##### Input data
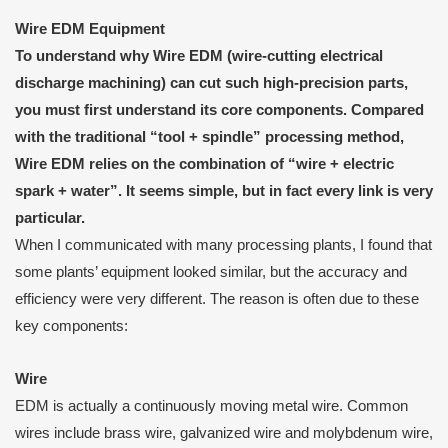
Wire EDM
E
quipment
To understand why Wire EDM (wire-cutting electrical
discharge machining) can cut such high-precision parts,
you must first understand its core components. Compared
with the traditional “tool + spindle” processing method,
Wire EDM relies on the combination of “wire + electric
spark + water”. It seems simple, but in fact every link is very
particular.
When I communicated with many processing plants, I found that
some plants’ equipment looked similar, but the accuracy and
efficiency were very different. The reason is often due to these
key components:
Wire
EDM is actually a continuously moving metal wire. Common
wires include brass wire, galvanized wire and molybdenum wire,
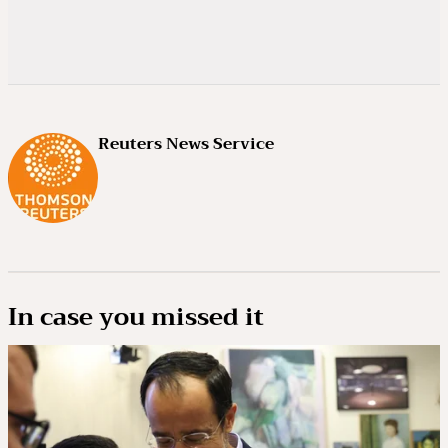
Reuters News Service
In case you missed it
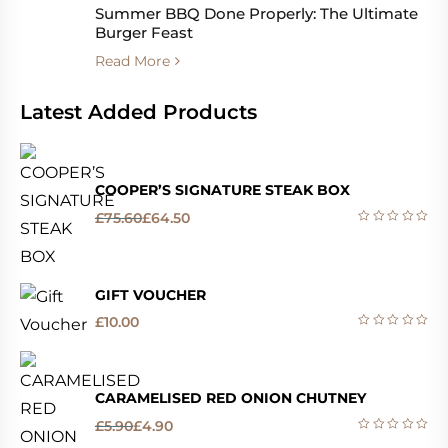
Summer BBQ Done Properly: The Ultimate
Burger Feast
Read More
Latest Added Products
COOPER’S SIGNATURE STEAK BOX
£
75.60
£
64.50
GIFT VOUCHER
£
10.00
CARAMELISED RED ONION CHUTNEY
£
5.90
£
4.90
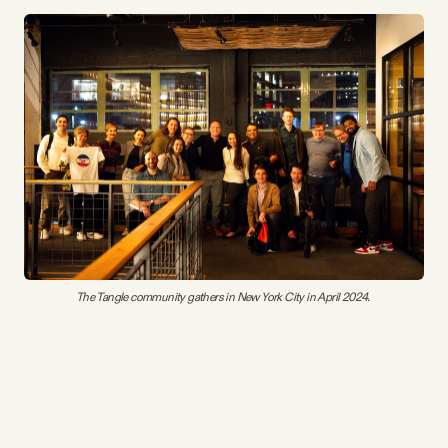
The Tangle community gathers in New York City in April 2024. 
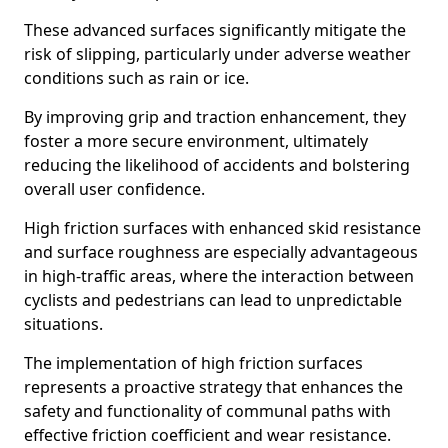
These advanced surfaces significantly mitigate the
risk of slipping, particularly under adverse weather
conditions such as rain or ice.
By improving grip and traction enhancement, they
foster a more secure environment, ultimately
reducing the likelihood of accidents and bolstering
overall user confidence.
High friction surfaces with enhanced skid resistance
and surface roughness are especially advantageous
in high-traffic areas, where the interaction between
cyclists and pedestrians can lead to unpredictable
situations.
The implementation of high friction surfaces
represents a proactive strategy that enhances the
safety and functionality of communal paths with
effective friction coefficient and wear resistance.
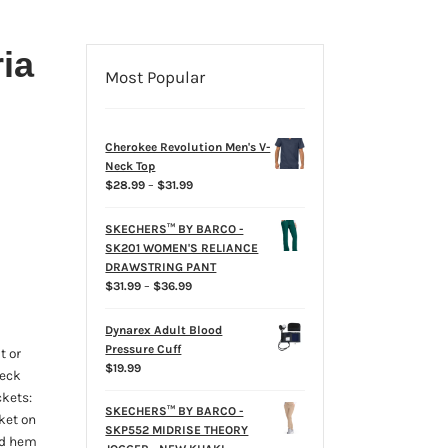
ia
Most Popular
Cherokee Revolution Men's V-
Neck Top
Price
$
28.99
–
$
31.99
range:
$28.99
SKECHERS™ BY BARCO -
through
SK201 WOMEN'S RELIANCE
$31.99
DRAWSTRING PANT
Price
$
31.99
–
$
36.99
range:
$31.99
Dynarex Adult Blood
through
Pressure Cuff
t or
$36.99
$
19.99
neck
ckets:
SKECHERS™ BY BARCO -
ket on
SKP552 MIDRISE THEORY
ded hem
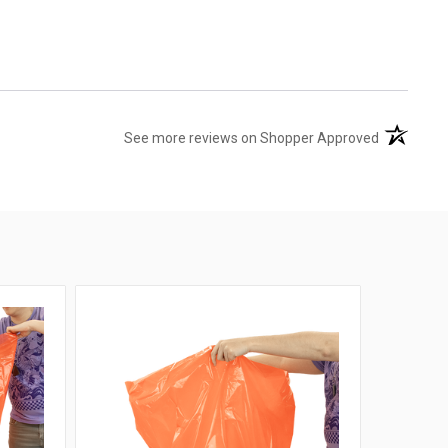
(opens in 
See more reviews on Shopper Approved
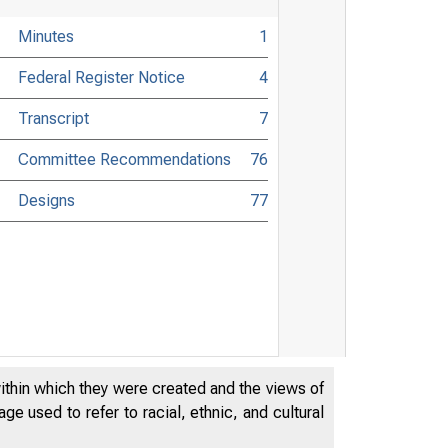
Minutes
1
Federal Register Notice
4
Transcript
7
Committee Recommendations
76
Designs
77
within which they were created and the views of
e used to refer to racial, ethnic, and cultural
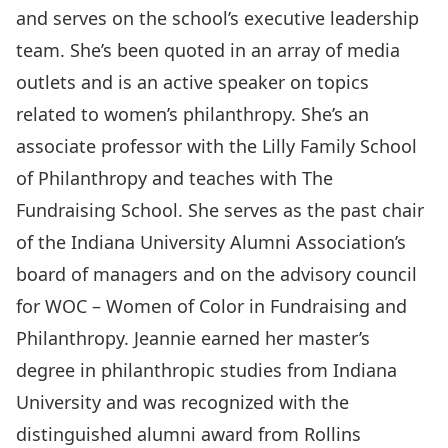
and serves on the school’s executive leadership
team. She’s been quoted in an array of media
outlets and is an active speaker on topics
related to women’s philanthropy. She’s an
associate professor with the Lilly Family School
of Philanthropy and teaches with The
Fundraising School. She serves as the past chair
of the Indiana University Alumni Association’s
board of managers and on the advisory council
for WOC – Women of Color in Fundraising and
Philanthropy. Jeannie earned her master’s
degree in philanthropic studies from Indiana
University and was recognized with the
distinguished alumni award from Rollins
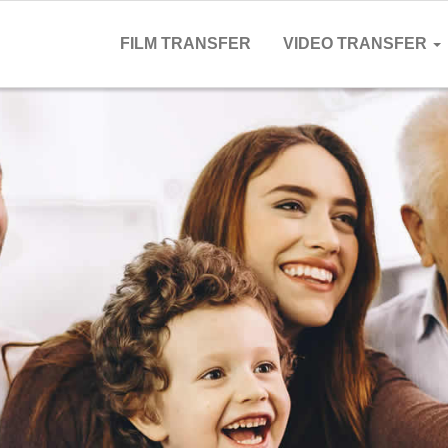
FILM TRANSFER
VIDEO TRANSFER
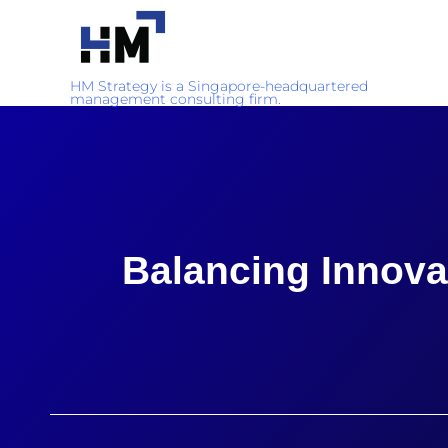
HM Strategy is a Singapore-headquartered
management consulting firm.
Balancing Innova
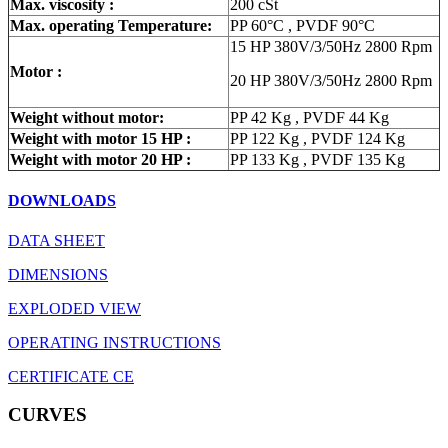
Max. viscosity :
200 cSt
Max. operating Temperature:
PP 60°C , PVDF 90°C
15 HP 380V/3/50Hz 2800 Rpm
Motor :
20 HP 380V/3/50Hz 2800 Rpm
Weight without motor:
PP 42 Kg , PVDF 44 Kg
Weight with motor 15 HP :
PP 122 Kg , PVDF 124 Kg
Weight with motor 20 HP :
PP 133 Kg , PVDF 135 Kg
DOWNLOADS
DATA SHEET
DIMENSIONS
EXPLODED VIEW
OPERATING INSTRUCTIONS
CERTIFICATE CE
CURVES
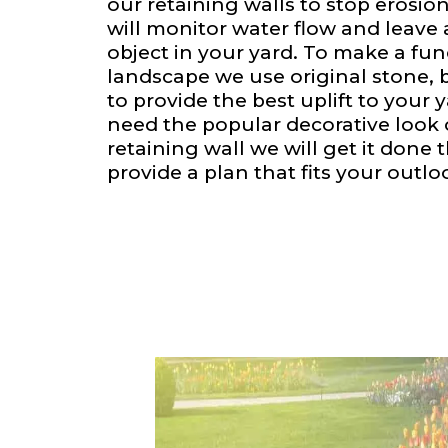
our retaining walls to stop erosion
will monitor water flow and leave
object in your yard. To make a fu
landscape we use original stone, 
to provide the best uplift to your
need the popular decorative look o
retaining wall we will get it done 
provide a plan that fits your outlo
##########
Report every line above that contains the word "surfaces", copying each one in full.

Solved problem
These advanced surfaces significantly mitigate the
High friction surfaces with enhanced skid resistance
The implementation of high friction surfaces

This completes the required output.